Riding right on through the chilliest winter months is one thing, but riding in the snow is a whole new ball game. Could you, should you, must you?
Dazzling sun, blue skies, white-out scenery, hushed roads, pin-fresh air – wow! Being out on the bike just after the snow has settled can be stunningly beautiful. However, if you rely on your bike to get to work, or you ride for a living, you may end up riding in snowfall or, worst of all, blizzard conditions.
How snowy is too snowy?
Snow can appear with very little warning, so keep an eye on the forecast and assess the conditions. If possible, avoid riding while it’s actually snowing, because the snow can quickly and unpredictably accumulate on the roads, creating wet and slippery conditions and hiding uneven surfaces. Stay home, or get home, if you can. If the snow is falling heavily, take shelter in a safe place until it passes. Visibility will be dangerously poor and, crucially, you don’t want to end up stranded out in the open for hours.
Riding on fresh snow is easier than riding on snow that has been impacted by cars. Drive gently. If the snow has been packed down, it will be slippery and icy. Be extra-careful and keep a watchful eye out for cars, which will not slow down to the same extent as you.
Mind the grit
Have the roads been treated? Salt will hinder traction and damage the metal of your bike. Stay away from salt patches if possible but, if you end up riding through it, rinse off your bike afterwards to avoid rusting.
The art of winter motorcycle maintenance
Check your tyre pressure before every ride, since cold temperatures reduce air pressure. Consider sports touring tyres for improved handling and traction on snowy and slushy roads. Pay extra attention to brakes and clutches.
If it’s cold enough to snow, it’s cold enough for heated motorcycle clothing
Invest in good-quality kit and it will last for years and years. Gerbing, the world’s market leader in safe, comfortable and practical heated clothing, offers a lifetime guarantee on the heating elements of all its products. A good place to start is gloves. In extremely cold conditions, heated gloves work better than heated grips, mainly because warmth reaches all parts of your hands and fingers. We recommend the bestselling Gerbing XRL or XR leather motorcycle heated gloves constructed with MicroWirePro® (tiny conductive stainless-steel threads of wire), which feature an integrated visor wipe to help you see through the snow and sleet. The gloves can be powered via the bike battery, small portable batteries (XRL only) or Gerbing’s heated motorcycle jacket liner.
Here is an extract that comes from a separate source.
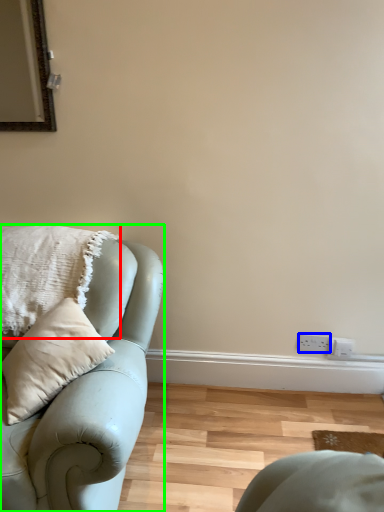
Question: Considering the real-world distances, which object is farthest from pillow (highlighted by a red box)? electric outlet (highlighted by a blue box) or studio couch (highlighted by a green box)?

Choices:
 (A) electric outlet
 (B) studio couch

Answer: (A)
Heated motorcycle jackets, trousers and socks
Other heated basics are worn over breathable thermal base layers and under your regular outer jacket and trousers. These can be powered and connected together in a variety of ways and set to a variety of temperatures. First up: Gerbing’s lightweight Premium Motorcycle Heated Jacket Liner with Thinsulate® lining and MicrowirePro®. This version has sleeves, but there is also a gilet-style option without sleeves (the Vest Liner). Both are stretchy, snug and super-comfortable, and distribute warmth evenly around the garment. Gerbing’s Teflon-coated water-repellent heated trousers feature the same fit and fabric, and will keep your legs as warm as you like.
To top (or bottom) things off, you’re likely to want heated socks – no more cold feet! Gerbing heated socks features heating elements all around, making them a more effective option than heated insoles, which will only warm the base of the foot.
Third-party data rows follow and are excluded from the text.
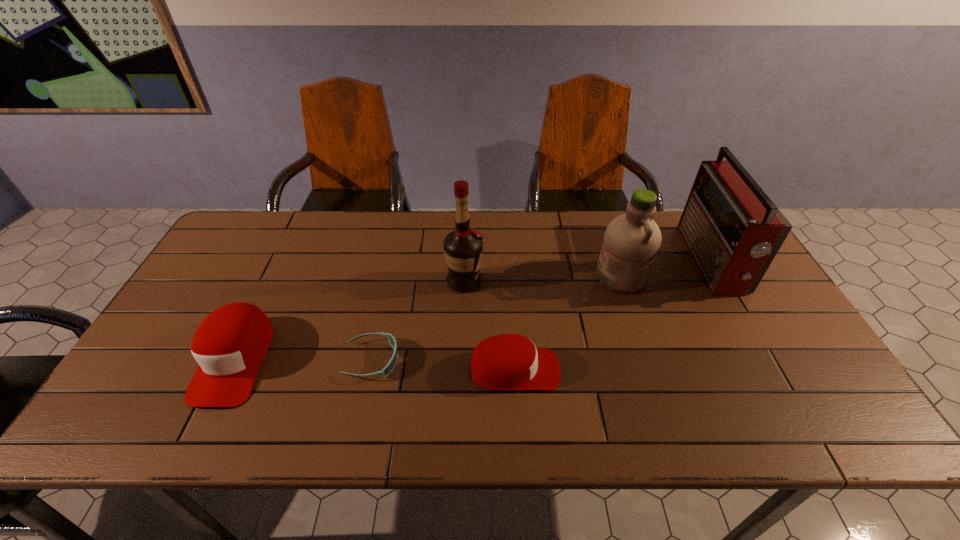
Locate an element on the screen. This screenshot has width=960, height=540. vacant point located on the front-facing side of the radio receiver is located at coordinates (562, 261).

Find the location of `vacant area situated on the front-facing side of the radio receiver`. vacant area situated on the front-facing side of the radio receiver is located at coordinates (584, 261).

At what (x,y) coordinates should I click in order to perform the action: click on vacant position located on the front-facing side of the radio receiver. Please return your answer as a coordinate pair (x, y). The height and width of the screenshot is (540, 960). Looking at the image, I should click on (581, 261).

Identify the location of free spot located 0.190m on the front and back of the liquor. (548, 282).

Locate an element on the screen. vacant space situated on the front label of the fifth object from left to right is located at coordinates (485, 276).

Where is `vacant space located 0.300m on the front label of the fifth object from left to right`? vacant space located 0.300m on the front label of the fifth object from left to right is located at coordinates (494, 276).

The image size is (960, 540). Identify the location of vacant space situated on the front label of the fifth object from left to right. (465, 276).

Image resolution: width=960 pixels, height=540 pixels. I want to click on vacant space located 0.150m on the front-facing side of the fifth object from right to left, so click(460, 360).

Where is `object at the far edge`? This screenshot has width=960, height=540. object at the far edge is located at coordinates (733, 230).

Where is `goggles that is at the near edge`? The width and height of the screenshot is (960, 540). goggles that is at the near edge is located at coordinates (388, 368).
Keeping warm is essential to safe winter riding - you don’t want the cold to slow down your reaction times, which are crucial in snowy and slippery conditions. And as well as safer, it will be more enjoyable.
Extra tips on the right clothing for snowy conditions - stay dry and be seen
Outer layers should be windproof, breathable and above all waterproof. Staying dry is key to helping you stay warm. Look for high-quality Gore-Tex® and Gore-Tex Pro® outer layers with features such as storm cuffs, and detachable collars which will ensure a good seal under your helmet. DANE is a fantastic European brand and our pick of the jackets would be the Nimbus or Ribe, which are both constructed from Gore-Tex® Pro and feature Rainblocker® waterproof ventilation zips . Wear with the Lyngby Air trousers in Gore-Tex® Pro and Armacor fabric, which have leather on the inside leg to help you stay stable on the bike, thermal lining for extra warmth and 3M™ Scotchlite™ reflective material.
Snowy, sleety conditions mean that it’s more important than ever to be visible, so ensure your outer clothing and/or helmet features high-viz and reflective panels.
Take care out there
The snow is beautiful but dangerous, so stay safe on the bike and remember… spring is on the way!